Sono diverse le mamme che, una volta diventate tali, mostrano un attaccamento quasi morboso verso il proprio figlio. Temono che questi possa voler bene ad altri al di fuori della triade familiare. Ha la fobia che, anche volti apparentemente amici, possano in realtà fare del male al suo piccino. Sono dinamiche non inconsuete, che alla lunga, però, possono nuocere sia alla mamma, che al bambino. Ne abbiamo parlato con psicologa Valeria Augello.
Paura che mio figlio voglia bene anche agli altri
Ho paura che mio figlio, che ha appena un anno e che inizia a mostrare i primi segni di preferenza tra le persone che lo circondano, si affezioni ad altri. Il mio è un terrore che mi porta a isolarmi, perché mi succede questo?
I bambini appaiono sempre indifesi e bisognosi di cure ed attenzioni, per natura e per stato. Proteggerli vuol dire essere fisicamente ed emotivamente sempre presenti, rappresentando quell’approdo sicuro, forte, diverso, unico al mondo.
Per molti genitori questa rappresenta una circostanza che si realizza spontaneamente, e l’equilibrio e l’armonia che ha contraddistinto la vita di ogni persona fa sì che questa condizione evolva continuamente nel corso della vita.
A spezzare questo benevolo circuito interviene la paura che, come in questo caso, permette a tutte le insicurezze emotive di emergere e di prendere il sopravvento. La protezione estrema lascia, allora, spazio al ritiro, all’evitamento. In questi casi i genitori non si rendono nemmeno conto che questo comportamento fa più male che bene e tendono a perpetuarlo.
La possessività può nuocere al bambino?
Questi meccanismi di coping sono altamente disfunzionali, non permettono ai bambini di separarsi, sia fisicamente che emotivamente dalle figure di attaccamento e, quindi, di esplorare l’ambiente esterno e successivamente interiore e generano senso di frustrazione, insicurezza e colpe inopportune.
Vedo negli altri un potenziale pericolo per mio figlio, anche in volti un tempo amici. Perché?
Gli altri diventano minacce irrazionali che giustificano le paure. Il genitore non riesce a liberarsi dei pensieri legati al pericolo, alla perdita sempre imminente, teme di non essere all’altezza di custodire la sua creatura e non vuole condividere la sua gioia con il mondo. Non riesce ad intravedere negli altri una fonte di risorsa ma solamente possibili svalutazioni personali.

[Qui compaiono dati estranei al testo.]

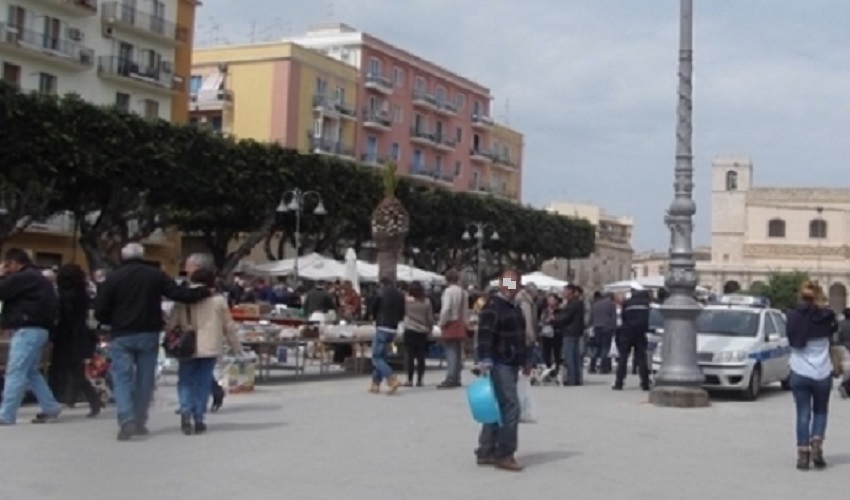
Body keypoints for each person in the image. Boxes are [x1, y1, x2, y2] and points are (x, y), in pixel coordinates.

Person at [95, 243, 211, 441]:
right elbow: (178, 294)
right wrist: (203, 291)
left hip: (121, 334)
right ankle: (140, 420)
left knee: (122, 378)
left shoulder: (113, 277)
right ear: (142, 256)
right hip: (148, 332)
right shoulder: (154, 274)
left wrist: (110, 321)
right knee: (145, 379)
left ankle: (126, 421)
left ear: (123, 257)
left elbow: (100, 310)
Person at [167, 265, 244, 435]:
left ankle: (185, 410)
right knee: (202, 382)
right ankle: (199, 417)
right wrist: (236, 347)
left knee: (185, 380)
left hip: (186, 346)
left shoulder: (182, 300)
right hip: (209, 346)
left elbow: (172, 324)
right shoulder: (218, 301)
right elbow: (228, 326)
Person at [474, 269, 529, 472]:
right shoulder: (494, 306)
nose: (512, 287)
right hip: (500, 362)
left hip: (512, 361)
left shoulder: (514, 307)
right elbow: (485, 335)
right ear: (501, 284)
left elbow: (520, 336)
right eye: (509, 282)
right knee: (511, 407)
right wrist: (485, 359)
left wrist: (525, 359)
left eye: (516, 283)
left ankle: (486, 449)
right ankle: (505, 453)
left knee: (496, 406)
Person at [0, 248, 62, 425]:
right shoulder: (38, 278)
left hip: (27, 329)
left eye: (7, 265)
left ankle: (6, 414)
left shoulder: (23, 277)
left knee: (16, 371)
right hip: (39, 329)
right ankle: (50, 407)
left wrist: (1, 275)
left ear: (13, 263)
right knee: (31, 372)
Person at [786, 281, 836, 470]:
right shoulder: (827, 316)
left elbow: (790, 338)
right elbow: (833, 333)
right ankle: (817, 445)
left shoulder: (793, 317)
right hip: (823, 372)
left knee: (803, 413)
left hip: (800, 371)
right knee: (821, 411)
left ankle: (803, 454)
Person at [48, 264, 101, 418]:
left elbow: (61, 318)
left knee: (57, 371)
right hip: (80, 337)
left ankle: (52, 403)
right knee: (76, 372)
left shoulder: (63, 296)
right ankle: (93, 400)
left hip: (65, 337)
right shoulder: (82, 294)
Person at [368, 277, 406, 394]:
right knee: (382, 357)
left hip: (382, 326)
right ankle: (375, 383)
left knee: (376, 357)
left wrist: (373, 318)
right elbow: (402, 312)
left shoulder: (380, 293)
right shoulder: (400, 295)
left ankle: (391, 378)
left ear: (381, 284)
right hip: (393, 328)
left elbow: (373, 308)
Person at [613, 286, 651, 391]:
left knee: (623, 358)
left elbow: (622, 317)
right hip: (640, 333)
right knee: (642, 358)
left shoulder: (627, 303)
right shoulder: (646, 305)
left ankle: (619, 382)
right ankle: (645, 383)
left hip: (627, 332)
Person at [437, 270, 469, 389]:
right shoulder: (464, 292)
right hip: (460, 323)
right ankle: (457, 376)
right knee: (458, 351)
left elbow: (446, 308)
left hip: (450, 323)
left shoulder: (448, 292)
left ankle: (450, 377)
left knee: (450, 351)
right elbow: (466, 310)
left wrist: (441, 322)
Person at [402, 281, 434, 387]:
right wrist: (430, 328)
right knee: (421, 357)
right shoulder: (426, 302)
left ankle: (409, 379)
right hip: (422, 330)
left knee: (409, 356)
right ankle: (420, 379)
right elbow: (429, 318)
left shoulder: (406, 301)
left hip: (409, 329)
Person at [554, 284, 585, 386]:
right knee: (575, 357)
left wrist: (554, 318)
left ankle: (571, 379)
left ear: (570, 291)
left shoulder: (572, 304)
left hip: (570, 332)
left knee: (569, 357)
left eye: (565, 291)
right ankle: (577, 378)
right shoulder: (578, 303)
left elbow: (566, 317)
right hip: (576, 332)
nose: (563, 293)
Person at [589, 291, 617, 374]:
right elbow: (613, 317)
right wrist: (614, 329)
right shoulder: (611, 304)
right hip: (607, 327)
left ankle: (592, 366)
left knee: (597, 347)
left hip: (597, 327)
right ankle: (603, 367)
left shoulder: (596, 304)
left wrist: (592, 326)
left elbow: (592, 316)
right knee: (605, 348)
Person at [836, 308, 850, 398]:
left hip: (843, 347)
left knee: (846, 368)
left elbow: (837, 337)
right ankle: (845, 386)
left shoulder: (840, 324)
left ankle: (845, 385)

Come faccio a superare il limite di isolamento dovuto al bisogno di possesso esclusivo del mio bambino?
Innanzitutto, è sempre bene cercare di confrontarsi con altre persone che vivono vite simili alla propria, e poi eventualmente aprire un dialogo con uno specialista che sappia intravedere i comportamenti inopportuni e poco fruttuosi ed aprire le porte al cambiamento. Occorre imparare a calibrare la necessità di protezione con il contenimento delle proprie paure e trovare un punto di mediazione tra le due esigenze e le fonda in maniera competente.
La possessività genitoriale da quale sottobosco psichico può derivare?
Si tratta sempre di pensieri ed emozioni che si sono strutturati durante il corso dello sviluppo e che hanno generato sensazioni di vuoto e di non amabilità, di smarrimento personale e di insicurezza profonda. Le dinamiche ed i vincoli sono a volta causa, a volte effetti, ma vanno sempre e comunque sviscerati e restituiti con la giusta forma.